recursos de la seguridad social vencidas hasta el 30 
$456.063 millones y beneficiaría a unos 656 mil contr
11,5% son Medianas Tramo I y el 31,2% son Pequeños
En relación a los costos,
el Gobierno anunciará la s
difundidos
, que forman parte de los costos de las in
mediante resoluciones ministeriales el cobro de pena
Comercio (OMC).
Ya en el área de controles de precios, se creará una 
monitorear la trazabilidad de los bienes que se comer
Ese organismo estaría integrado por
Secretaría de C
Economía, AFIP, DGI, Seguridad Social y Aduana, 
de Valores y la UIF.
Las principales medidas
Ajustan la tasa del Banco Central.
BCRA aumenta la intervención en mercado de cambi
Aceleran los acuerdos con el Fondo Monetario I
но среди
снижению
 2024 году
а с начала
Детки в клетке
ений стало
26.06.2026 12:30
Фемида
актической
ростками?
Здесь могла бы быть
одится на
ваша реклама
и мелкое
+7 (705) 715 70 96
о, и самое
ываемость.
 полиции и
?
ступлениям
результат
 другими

...

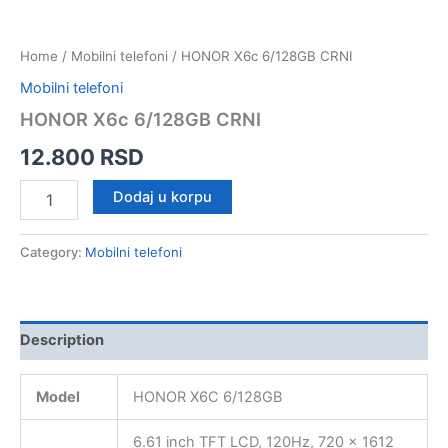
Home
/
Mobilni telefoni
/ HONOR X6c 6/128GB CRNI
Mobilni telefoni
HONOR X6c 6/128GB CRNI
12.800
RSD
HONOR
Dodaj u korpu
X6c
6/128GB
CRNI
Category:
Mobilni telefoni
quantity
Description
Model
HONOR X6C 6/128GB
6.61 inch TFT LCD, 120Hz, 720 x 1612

◆ What you should do
Scan the records above for the lines holding "recursos de la" and "Secretaría de C". Transcribe those two and every line between them word for word, and no others.

◆ Your solution
recursos de la seguridad social vencidas hasta el 30 
$456.063 millones y beneficiaría a unos 656 mil contr
11,5% son Medianas Tramo I y el 31,2% son Pequeños
En relación a los costos,
el Gobierno anunciará la s
difundidos
, que forman parte de los costos de las in
mediante resoluciones ministeriales el cobro de pena
Comercio (OMC).
Ya en el área de controles de precios, se creará una 
monitorear la trazabilidad de los bienes que se comer
Ese organismo estaría integrado por
Secretaría de C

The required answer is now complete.